Transcribe the lines below word for word, omitting the pictures from your answer.

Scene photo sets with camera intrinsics
- Opening Delimiter -

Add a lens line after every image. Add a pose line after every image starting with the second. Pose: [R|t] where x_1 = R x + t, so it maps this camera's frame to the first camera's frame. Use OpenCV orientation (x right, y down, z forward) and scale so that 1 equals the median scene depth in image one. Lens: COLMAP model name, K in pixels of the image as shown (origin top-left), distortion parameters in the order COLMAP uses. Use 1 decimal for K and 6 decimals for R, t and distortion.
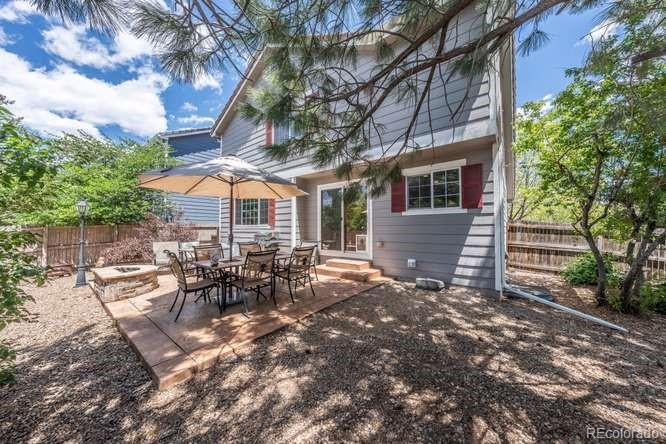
lens RADIAL K [[228.6, 0, 338.4], [0, 228.6, 221.9], [0, 0, 1]] dist [0.000800, 0.000026]
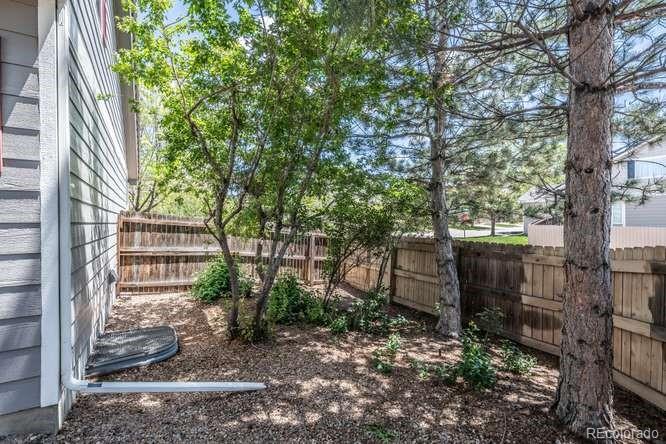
lens RADIAL K [[316.1, 0, 333.0], [0, 316.1, 222.0], [0, 0, 1]] dist [-0.001438, -0.000520]
pose [[0.376480, -0.004452, 0.926414, 0.297312], [-0.024125, 0.999602, 0.014608, -0.007723], [-0.926111, -0.027849, 0.376223, 0.293667]]
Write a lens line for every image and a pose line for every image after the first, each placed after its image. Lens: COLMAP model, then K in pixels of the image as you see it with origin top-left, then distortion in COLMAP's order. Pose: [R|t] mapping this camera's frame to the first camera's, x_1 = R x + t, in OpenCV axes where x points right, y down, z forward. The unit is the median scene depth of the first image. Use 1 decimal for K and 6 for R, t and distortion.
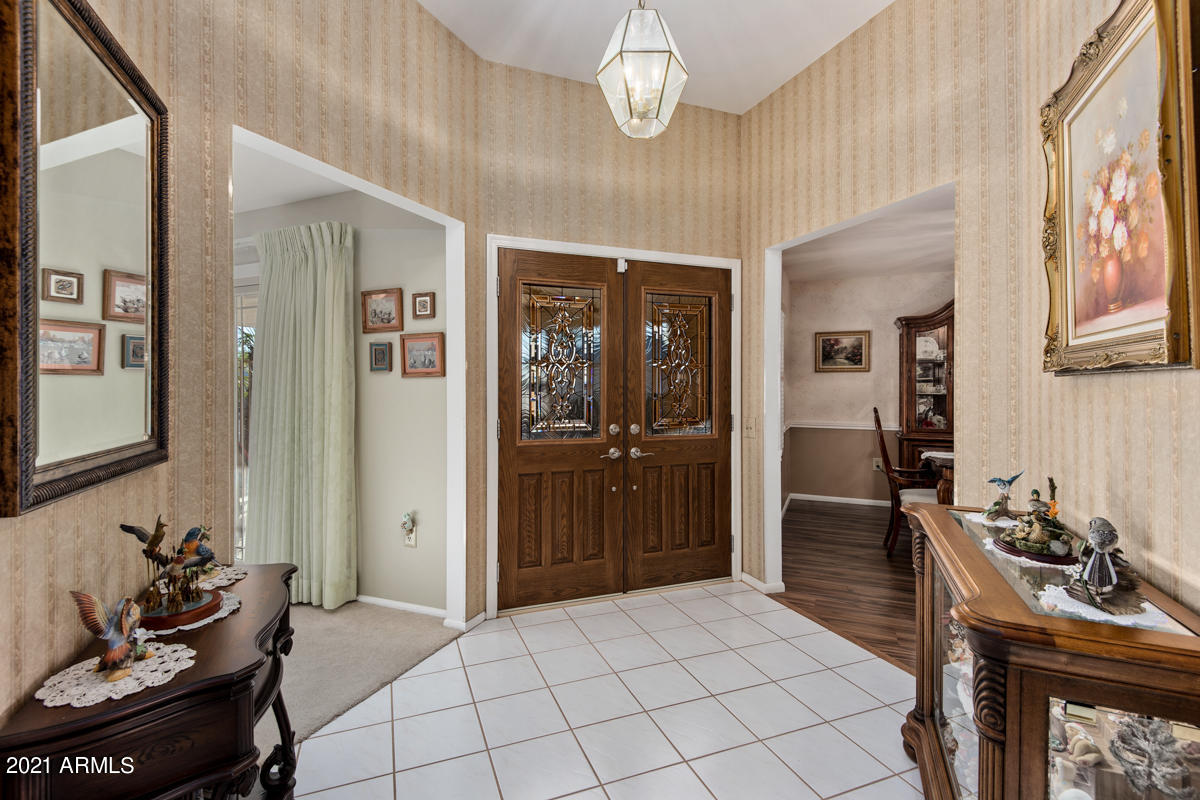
lens RADIAL K [[557.5, 0, 596.9], [0, 557.5, 392.7], [0, 0, 1]] dist [-0.004378, -0.000913]
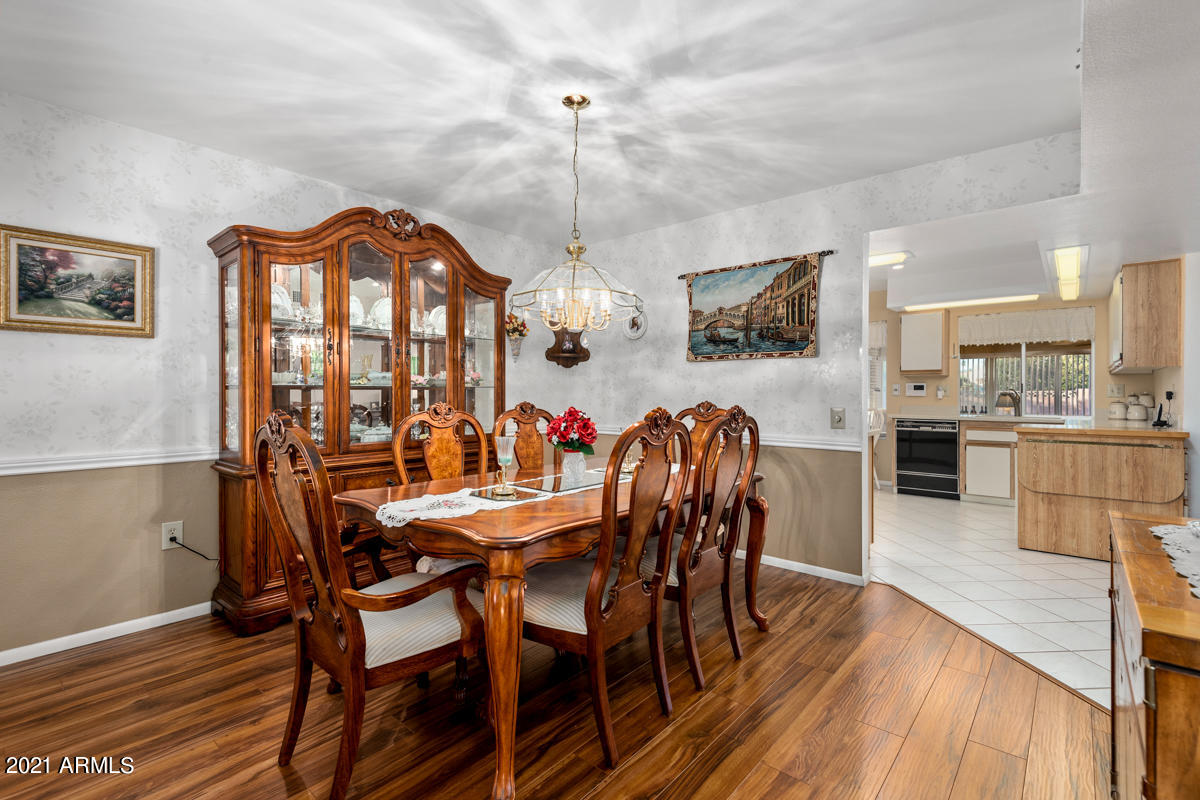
lens RADIAL K [[557.5, 0, 598.1], [0, 557.5, 391.7], [0, 0, 1]] dist [-0.004378, -0.000913]
pose [[0.285005, -0.008887, 0.958485, 0.153500], [0.006313, 0.999953, 0.007395, 0.005397], [-0.958505, 0.003944, 0.285048, 0.514514]]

- Closing Delimiter -

## [TASK OUTPUT]
Add a lens line after every image. Add a pose line after every image starting with the second. Pose: [R|t] where x_1 = R x + t, so it maps this camera's frame to the first camera's frame. Use OpenCV orientation (x right, y down, z forward) and scale so that 1 equals the median scene depth in image one. Lens: COLMAP model name, K in pixels of the image as shown (origin top-left), distortion parameters in the order COLMAP uses. Use 1 decimal for K and 6 decimals for R, t and distortion.
lens RADIAL K [[228.6, 0, 338.4], [0, 228.6, 221.9], [0, 0, 1]] dist [0.000800, 0.000026]
lens RADIAL K [[316.1, 0, 333.0], [0, 316.1, 222.0], [0, 0, 1]] dist [-0.001438, -0.000520]
pose [[0.376480, -0.004452, 0.926414, 0.297312], [-0.024125, 0.999602, 0.014608, -0.007723], [-0.926111, -0.027849, 0.376223, 0.293667]]
Write a lens line for every image and a pose line for every image after the first, each placed after its image. Lens: COLMAP model, then K in pixels of the image as you see it with origin top-left, then distortion in COLMAP's order. Pose: [R|t] mapping this camera's frame to the first camera's, x_1 = R x + t, in OpenCV axes where x points right, y down, z forward. The unit is the median scene depth of the first image. Use 1 decimal for K and 6 for R, t and distortion.
lens RADIAL K [[557.5, 0, 596.9], [0, 557.5, 392.7], [0, 0, 1]] dist [-0.004378, -0.000913]
lens RADIAL K [[557.5, 0, 598.1], [0, 557.5, 391.7], [0, 0, 1]] dist [-0.004378, -0.000913]
pose [[0.285005, -0.008887, 0.958485, 0.153500], [0.006313, 0.999953, 0.007395, 0.005397], [-0.958505, 0.003944, 0.285048, 0.514514]]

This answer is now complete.